◆ Prompt
Please copy every record exactly as it is written.

◆ Input data

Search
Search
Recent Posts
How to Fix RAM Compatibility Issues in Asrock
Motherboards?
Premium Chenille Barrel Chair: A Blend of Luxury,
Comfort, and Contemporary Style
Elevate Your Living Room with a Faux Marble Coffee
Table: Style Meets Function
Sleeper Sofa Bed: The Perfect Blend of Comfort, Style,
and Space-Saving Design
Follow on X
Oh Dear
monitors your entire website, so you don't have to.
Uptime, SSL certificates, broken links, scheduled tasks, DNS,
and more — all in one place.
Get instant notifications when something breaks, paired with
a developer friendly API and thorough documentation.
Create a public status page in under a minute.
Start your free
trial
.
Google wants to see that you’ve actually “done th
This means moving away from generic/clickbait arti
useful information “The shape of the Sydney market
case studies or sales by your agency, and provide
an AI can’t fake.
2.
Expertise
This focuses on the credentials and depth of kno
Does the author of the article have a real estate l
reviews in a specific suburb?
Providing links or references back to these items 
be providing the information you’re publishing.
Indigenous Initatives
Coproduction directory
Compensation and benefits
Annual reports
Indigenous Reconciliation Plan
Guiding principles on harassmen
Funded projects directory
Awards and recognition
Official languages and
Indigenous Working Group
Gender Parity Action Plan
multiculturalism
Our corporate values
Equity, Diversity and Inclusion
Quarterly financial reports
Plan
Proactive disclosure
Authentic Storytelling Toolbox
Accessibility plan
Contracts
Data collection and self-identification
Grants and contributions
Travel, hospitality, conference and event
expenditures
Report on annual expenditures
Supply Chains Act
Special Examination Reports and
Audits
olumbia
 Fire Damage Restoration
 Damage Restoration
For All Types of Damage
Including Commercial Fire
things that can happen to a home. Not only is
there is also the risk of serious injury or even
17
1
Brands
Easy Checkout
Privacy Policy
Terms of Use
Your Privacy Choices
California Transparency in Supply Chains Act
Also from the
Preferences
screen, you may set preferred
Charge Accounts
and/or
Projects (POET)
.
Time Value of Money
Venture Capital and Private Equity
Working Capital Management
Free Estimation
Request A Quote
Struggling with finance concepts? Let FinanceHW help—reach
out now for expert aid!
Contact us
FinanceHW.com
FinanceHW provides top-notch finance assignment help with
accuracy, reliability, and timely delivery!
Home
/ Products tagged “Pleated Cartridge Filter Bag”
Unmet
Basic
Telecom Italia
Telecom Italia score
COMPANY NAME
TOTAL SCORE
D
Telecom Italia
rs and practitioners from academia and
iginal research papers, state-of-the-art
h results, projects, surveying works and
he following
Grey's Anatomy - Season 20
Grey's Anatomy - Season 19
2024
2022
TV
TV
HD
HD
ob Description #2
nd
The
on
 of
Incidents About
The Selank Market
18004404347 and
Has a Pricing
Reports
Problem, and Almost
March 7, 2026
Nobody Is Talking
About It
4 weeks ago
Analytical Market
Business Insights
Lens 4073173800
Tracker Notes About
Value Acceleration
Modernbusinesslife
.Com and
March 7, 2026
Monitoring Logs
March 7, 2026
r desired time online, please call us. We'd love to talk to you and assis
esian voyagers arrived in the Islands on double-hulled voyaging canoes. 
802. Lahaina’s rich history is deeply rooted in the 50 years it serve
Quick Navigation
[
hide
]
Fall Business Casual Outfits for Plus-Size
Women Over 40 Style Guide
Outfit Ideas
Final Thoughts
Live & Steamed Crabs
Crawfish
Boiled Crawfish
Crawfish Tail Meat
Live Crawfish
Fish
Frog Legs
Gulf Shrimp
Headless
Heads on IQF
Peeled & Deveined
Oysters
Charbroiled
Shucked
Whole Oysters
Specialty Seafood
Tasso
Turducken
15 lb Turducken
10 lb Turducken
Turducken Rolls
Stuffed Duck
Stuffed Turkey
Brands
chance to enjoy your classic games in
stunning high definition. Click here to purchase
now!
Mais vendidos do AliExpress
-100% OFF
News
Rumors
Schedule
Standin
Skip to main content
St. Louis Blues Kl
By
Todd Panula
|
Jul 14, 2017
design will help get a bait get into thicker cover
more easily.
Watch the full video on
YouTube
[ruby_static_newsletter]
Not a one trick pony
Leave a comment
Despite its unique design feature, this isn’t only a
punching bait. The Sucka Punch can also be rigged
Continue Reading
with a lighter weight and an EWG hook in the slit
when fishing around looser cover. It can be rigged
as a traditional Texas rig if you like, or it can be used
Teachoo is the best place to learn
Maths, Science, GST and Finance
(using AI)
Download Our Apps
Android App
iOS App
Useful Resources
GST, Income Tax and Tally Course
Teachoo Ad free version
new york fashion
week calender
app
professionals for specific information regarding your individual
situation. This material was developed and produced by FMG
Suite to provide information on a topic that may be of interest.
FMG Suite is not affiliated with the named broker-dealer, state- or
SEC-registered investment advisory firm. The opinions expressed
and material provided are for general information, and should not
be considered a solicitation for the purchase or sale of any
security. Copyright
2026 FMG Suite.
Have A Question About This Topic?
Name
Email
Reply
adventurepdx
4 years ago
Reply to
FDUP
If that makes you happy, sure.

◆ Exercise response
Search
Search
Recent Posts
How to Fix RAM Compatibility Issues in Asrock
Motherboards?
Premium Chenille Barrel Chair: A Blend of Luxury,
Comfort, and Contemporary Style
Elevate Your Living Room with a Faux Marble Coffee
Table: Style Meets Function
Sleeper Sofa Bed: The Perfect Blend of Comfort, Style,
and Space-Saving Design
Follow on X
Oh Dear
monitors your entire website, so you don't have to.
Uptime, SSL certificates, broken links, scheduled tasks, DNS,
and more — all in one place.
Get instant notifications when something breaks, paired with
a developer friendly API and thorough documentation.
Create a public status page in under a minute.
Start your free
trial
.
Google wants to see that you’ve actually “done th
This means moving away from generic/clickbait arti
useful information “The shape of the Sydney market
case studies or sales by your agency, and provide
an AI can’t fake.
2.
Expertise
This focuses on the credentials and depth of kno
Does the author of the article have a real estate l
reviews in a specific suburb?
Providing links or references back to these items 
be providing the information you’re publishing.
Indigenous Initatives
Coproduction directory
Compensation and benefits
Annual reports
Indigenous Reconciliation Plan
Guiding principles on harassmen
Funded projects directory
Awards and recognition
Official languages and
Indigenous Working Group
Gender Parity Action Plan
multiculturalism
Our corporate values
Equity, Diversity and Inclusion
Quarterly financial reports
Plan
Proactive disclosure
Authentic Storytelling Toolbox
Accessibility plan
Contracts
Data collection and self-identification
Grants and contributions
Travel, hospitality, conference and event
expenditures
Report on annual expenditures
Supply Chains Act
Special Examination Reports and
Audits
olumbia
 Fire Damage Restoration
 Damage Restoration
For All Types of Damage
Including Commercial Fire
things that can happen to a home. Not only is
there is also the risk of serious injury or even
17
1
Brands
Easy Checkout
Privacy Policy
Terms of Use
Your Privacy Choices
California Transparency in Supply Chains Act
Also from the
Preferences
screen, you may set preferred
Charge Accounts
and/or
Projects (POET)
.
Time Value of Money
Venture Capital and Private Equity
Working Capital Management
Free Estimation
Request A Quote
Struggling with finance concepts? Let FinanceHW help—reach
out now for expert aid!
Contact us
FinanceHW.com
FinanceHW provides top-notch finance assignment help with
accuracy, reliability, and timely delivery!
Home
/ Products tagged “Pleated Cartridge Filter Bag”
Unmet
Basic
Telecom Italia
Telecom Italia score
COMPANY NAME
TOTAL SCORE
D
Telecom Italia
rs and practitioners from academia and
iginal research papers, state-of-the-art
h results, projects, surveying works and
he following
Grey's Anatomy - Season 20
Grey's Anatomy - Season 19
2024
2022
TV
TV
HD
HD
ob Description #2
nd
The
on
 of
Incidents About
The Selank Market
18004404347 and
Has a Pricing
Reports
Problem, and Almost
March 7, 2026
Nobody Is Talking
About It
4 weeks ago
Analytical Market
Business Insights
Lens 4073173800
Tracker Notes About
Value Acceleration
Modernbusinesslife
.Com and
March 7, 2026
Monitoring Logs
March 7, 2026
r desired time online, please call us. We'd love to talk to you and assis
esian voyagers arrived in the Islands on double-hulled voyaging canoes. 
802. Lahaina’s rich history is deeply rooted in the 50 years it serve
Quick Navigation
[
hide
]
Fall Business Casual Outfits for Plus-Size
Women Over 40 Style Guide
Outfit Ideas
Final Thoughts
Live & Steamed Crabs
Crawfish
Boiled Crawfish
Crawfish Tail Meat
Live Crawfish
Fish
Frog Legs
Gulf Shrimp
Headless
Heads on IQF
Peeled & Deveined
Oysters
Charbroiled
Shucked
Whole Oysters
Specialty Seafood
Tasso
Turducken
15 lb Turducken
10 lb Turducken
Turducken Rolls
Stuffed Duck
Stuffed Turkey
Brands
chance to enjoy your classic games in
stunning high definition. Click here to purchase
now!
Mais vendidos do AliExpress
-100% OFF
News
Rumors
Schedule
Standin
Skip to main content
St. Louis Blues Kl
By
Todd Panula
|
Jul 14, 2017
design will help get a bait get into thicker cover
more easily.
Watch the full video on
YouTube
[ruby_static_newsletter]
Not a one trick pony
Leave a comment
Despite its unique design feature, this isn’t only a
punching bait. The Sucka Punch can also be rigged
Continue Reading
with a lighter weight and an EWG hook in the slit
when fishing around looser cover. It can be rigged
as a traditional Texas rig if you like, or it can be used
Teachoo is the best place to learn
Maths, Science, GST and Finance
(using AI)
Download Our Apps
Android App
iOS App
Useful Resources
GST, Income Tax and Tally Course
Teachoo Ad free version
new york fashion
week calender
app
professionals for specific information regarding your individual
situation. This material was developed and produced by FMG
Suite to provide information on a topic that may be of interest.
FMG Suite is not affiliated with the named broker-dealer, state- or
SEC-registered investment advisory firm. The opinions expressed
and material provided are for general information, and should not
be considered a solicitation for the purchase or sale of any
security. Copyright
2026 FMG Suite.
Have A Question About This Topic?
Name
Email
Reply
adventurepdx
4 years ago
Reply to
FDUP
If that makes you happy, sure.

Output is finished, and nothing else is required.